§ Problem to solve: Format every line of text read from the data below as a JSON list of strings, one string per line, with blank lines left out. Leave the pictures out of the answer.

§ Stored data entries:
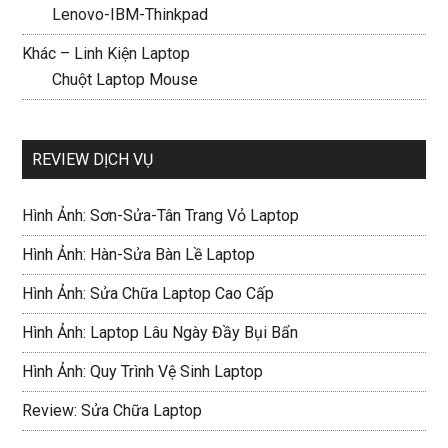
Lenovo-IBM-Thinkpad
Khác – Linh Kiện Laptop
Chuột Laptop Mouse
REVIEW DỊCH VỤ
Hình Ảnh: Sơn-Sửa-Tân Trang Vỏ Laptop
Hình Ảnh: Hàn-Sửa Bàn Lề Laptop
Hình Ảnh: Sửa Chữa Laptop Cao Cấp
Hình Ảnh: Laptop Lâu Ngày Đầy Bụi Bẩn
Hình Ảnh: Quy Trình Vệ Sinh Laptop
Review: Sửa Chữa Laptop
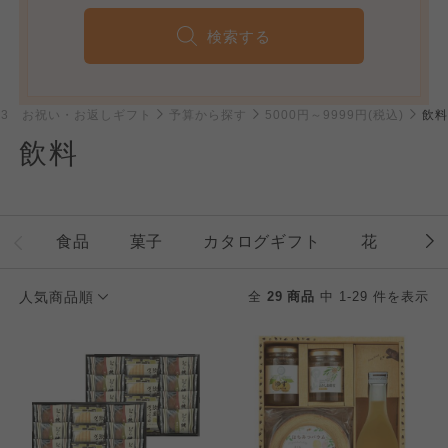
検索する
023 お祝い・お返しギフト
予算から探す
5000円～9999円(税込)
飲料
飲料
食品
菓子
カタログギフト
花
石
人気商品順
全
29 商品
中 1-29 件を表示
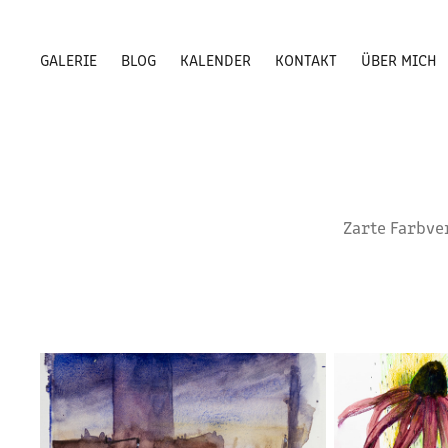
GALERIE
BLOG
KALENDER
KONTAKT
ÜBER MICH
Zarte Farbve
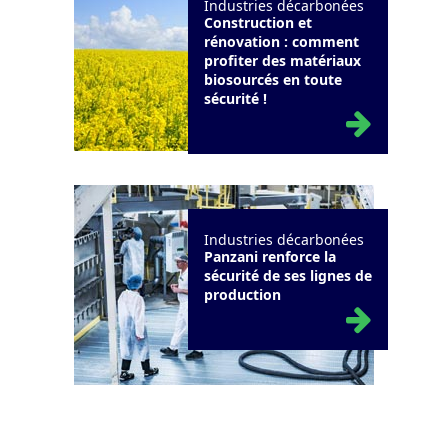
Industries décarbonées
Construction et
rénovation : comment
profiter des matériaux
biosourcés en toute
sécurité !
Industries décarbonées
Panzani renforce la
sécurité de ses lignes de
production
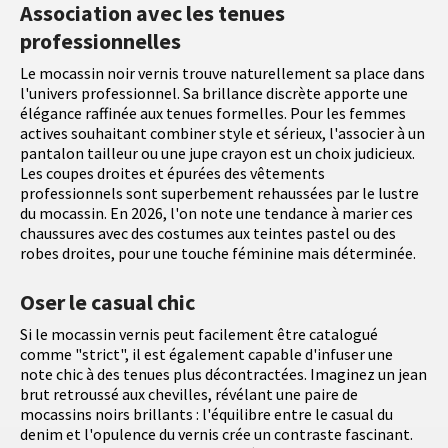
Association avec les tenues
professionnelles
Le mocassin noir vernis trouve naturellement sa place dans
l'univers professionnel. Sa brillance discrète apporte une
élégance raffinée aux tenues formelles. Pour les femmes
actives souhaitant combiner style et sérieux, l'associer à un
pantalon tailleur ou une jupe crayon est un choix judicieux.
Les coupes droites et épurées des vêtements
professionnels sont superbement rehaussées par le lustre
du mocassin. En 2026, l'on note une tendance à marier ces
chaussures avec des costumes aux teintes pastel ou des
robes droites, pour une touche féminine mais déterminée.
Oser le casual chic
Si le mocassin vernis peut facilement être catalogué
comme "strict", il est également capable d'infuser une
note chic à des tenues plus décontractées. Imaginez un jean
brut retroussé aux chevilles, révélant une paire de
mocassins noirs brillants : l'équilibre entre le casual du
denim et l'opulence du vernis crée un contraste fascinant.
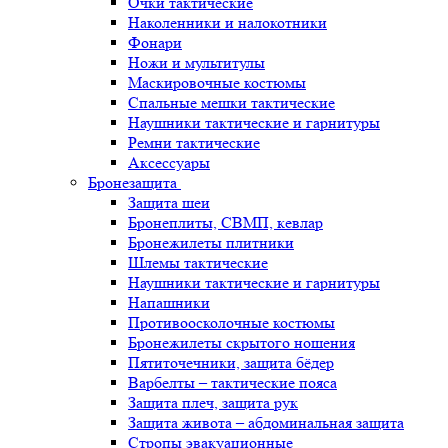
Очки тактические
Наколенники и налокотники
Фонари
Ножи и мультитулы
Маскировочные костюмы
Спальные мешки тактические
Наушники тактические и гарнитуры
Ремни тактические
Аксессуары
Бронезащита
Защита шеи
Бронеплиты, СВМП, кевлар
Бронежилеты плитники
Шлемы тактические
Наушники тактические и гарнитуры
Напашники
Противоосколочные костюмы
Бронежилеты скрытого ношения
Пятиточечники, защита бёдер
Варбелты – тактические пояса
Защита плеч, защита рук
Защита живота – абдоминальная защита
Стропы эвакуационные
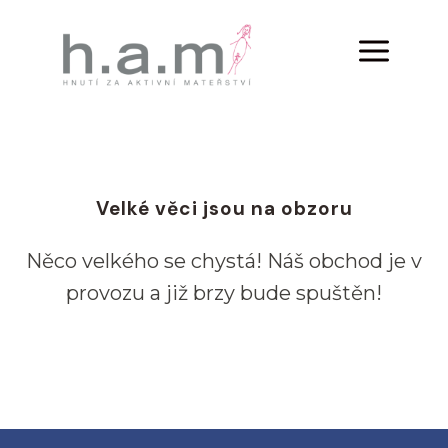
Velké věci jsou na obzoru
Něco velkého se chystá! Náš obchod je v
provozu a již brzy bude spuštěn!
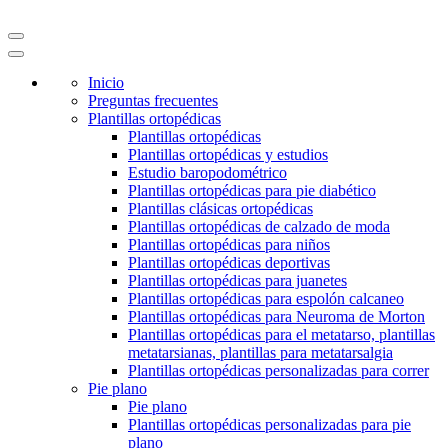
Inicio
Preguntas frecuentes
Plantillas ortopédicas
Plantillas ortopédicas
Plantillas ortopédicas y estudios
Estudio baropodométrico
Plantillas ortopédicas para pie diabético
Plantillas clásicas ortopédicas
Plantillas ortopédicas de calzado de moda
Plantillas ortopédicas para niños
Plantillas ortopédicas deportivas
Plantillas ortopédicas para juanetes
Plantillas ortopédicas para espolón calcaneo
Plantillas ortopédicas para Neuroma de Morton
Plantillas ortopédicas para el metatarso, plantillas
metatarsianas, plantillas para metatarsalgia
Plantillas ortopédicas personalizadas para correr
Pie plano
Pie plano
Plantillas ortopédicas personalizadas para pie
plano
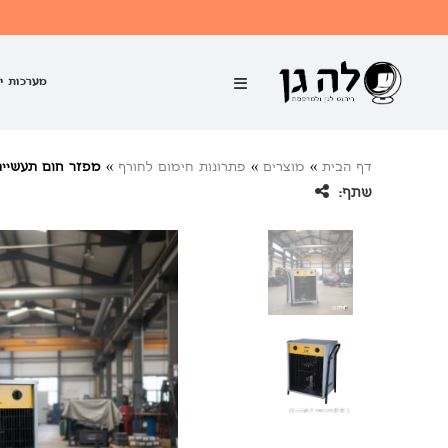
מערכות י
דף הבית
»
מוצרים
»
פתרונות חימום לחורף
»
מפזר חום תעשייתי22 kw תלת פא
שתף:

§ Output:
[
  "Lenovo-IBM-Thinkpad",
  "Khác – Linh Kiện Laptop",
  "Chuột Laptop Mouse",
  "REVIEW DỊCH VỤ",
  "Hình Ảnh: Sơn-Sửa-Tân Trang Vỏ Laptop",
  "Hình Ảnh: Hàn-Sửa Bàn Lề Laptop",
  "Hình Ảnh: Sửa Chữa Laptop Cao Cấp",
  "Hình Ảnh: Laptop Lâu Ngày Đầy Bụi Bẩn",
  "Hình Ảnh: Quy Trình Vệ Sinh Laptop",
  "Review: Sửa Chữa Laptop",
  "検索する",
  "023 お祝い・お返しギフト",
  "予算から探す",
  "5000円～9999円(税込)",
  "飲料",
  "飲料",
  "食品",
  "菓子",
  "カタログギフト",
  "花",
  "石",
  "人気商品順",
  "全",
  "29 商品",
  "中 1-29 件を表示",
  "GALERIE",
  "BLOG",
  "KALENDER",
  "KONTAKT",
  "ÜBER MICH",
  "Zarte Farbve",
  "Industries décarbonées",
  "Construction et",
  "rénovation : comment",
  "profiter des matériaux",
  "biosourcés en toute",
  "sécurité !",
  "Industries décarbonées",
  "Panzani renforce la",
  "sécurité de ses lignes de",
  "production",
  "Association avec les tenues",
  "professionnelles",
  "Le mocassin noir vernis trouve naturellement sa place dans",
  "l'univers professionnel. Sa brillance discrète apporte une",
  "élégance raffinée aux tenues formelles. Pour les femmes",
  "actives souhaitant combiner style et sérieux, l'associer à un",
  "pantalon tailleur ou une jupe crayon est un choix judicieux.",
  "Les coupes droites et épurées des vêtements",
  "professionnels sont superbement rehaussées par le lustre",
  "du mocassin. En 2026, l'on note une tendance à marier ces",
  "chaussures avec des costumes aux teintes pastel ou des",
  "robes droites, pour une touche féminine mais déterminée.",
  "Oser le casual chic",
  "Si le mocassin vernis peut facilement être catalogué",
  "comme \"strict\", il est également capable d'infuser une",
  "note chic à des tenues plus décontractées. Imaginez un jean",
  "brut retroussé aux chevilles, révélant une paire de",
  "mocassins noirs brillants : l'équilibre entre le casual du",
  "denim et l'opulence du vernis crée un contraste fascinant.",
  "Очки тактические",
  "Наколенники и налокотники",
  "Фонари",
  "Ножи и мультитулы",
  "Маскировочные костюмы",
  "Спальные мешки тактические",
  "Наушники тактические и гарнитуры",
  "Ремни тактические",
  "Аксессуары",
  "Бронезащита",
  "Защита шеи",
  "Бронеплиты, СВМП, кевлар",
  "Бронежилеты плитники",
  "Шлемы тактические",
  "Наушники тактические и гарнитуры",
  "Напашники",
  "Противоосколочные костюмы",
  "Бронежилеты скрытого ношения",
  "Пятиточечники, защита бёдер",
  "Варбелты – тактические пояса",
  "Защита плеч, защита рук",
  "Защита живота – абдоминальная защита",
  "Стропы эвакуационные",
  "Velké věci jsou na obzoru",
  "Něco velkého se chystá! Náš obchod je v",
  "provozu a již brzy bude spuštěn!",
  "Inicio",
  "Preguntas frecuentes",
  "Plantillas ortopédicas",
  "Plantillas ortopédicas",
  "Plantillas ortopédicas y estudios",
  "Estudio baropodométrico",
  "Plantillas ortopédicas para pie diabético",
  "Plantillas clásicas ortopédicas",
  "Plantillas ortopédicas de calzado de moda",
  "Plantillas ortopédicas para niños",
  "Plantillas ortopédicas deportivas",
  "Plantillas ortopédicas para juanetes",
  "Plantillas ortopédicas para espolón calcaneo",
  "Plantillas ortopédicas para Neuroma de Morton",
  "Plantillas ortopédicas para el metatarso, plantillas",
  "metatarsianas, plantillas para metatarsalgia",
  "Plantillas ortopédicas personalizadas para correr",
  "Pie plano",
  "Pie plano",
  "Plantillas ortopédicas personalizadas para pie",
  "plano",
  "מערכות י",
  "דף הבית",
  "»",
  "מוצרים",
  "»",
  "פתרונות חימום לחורף",
  "»",
  "מפזר חום תעשייתי22 kw תלת פא",
  "שתף:"
]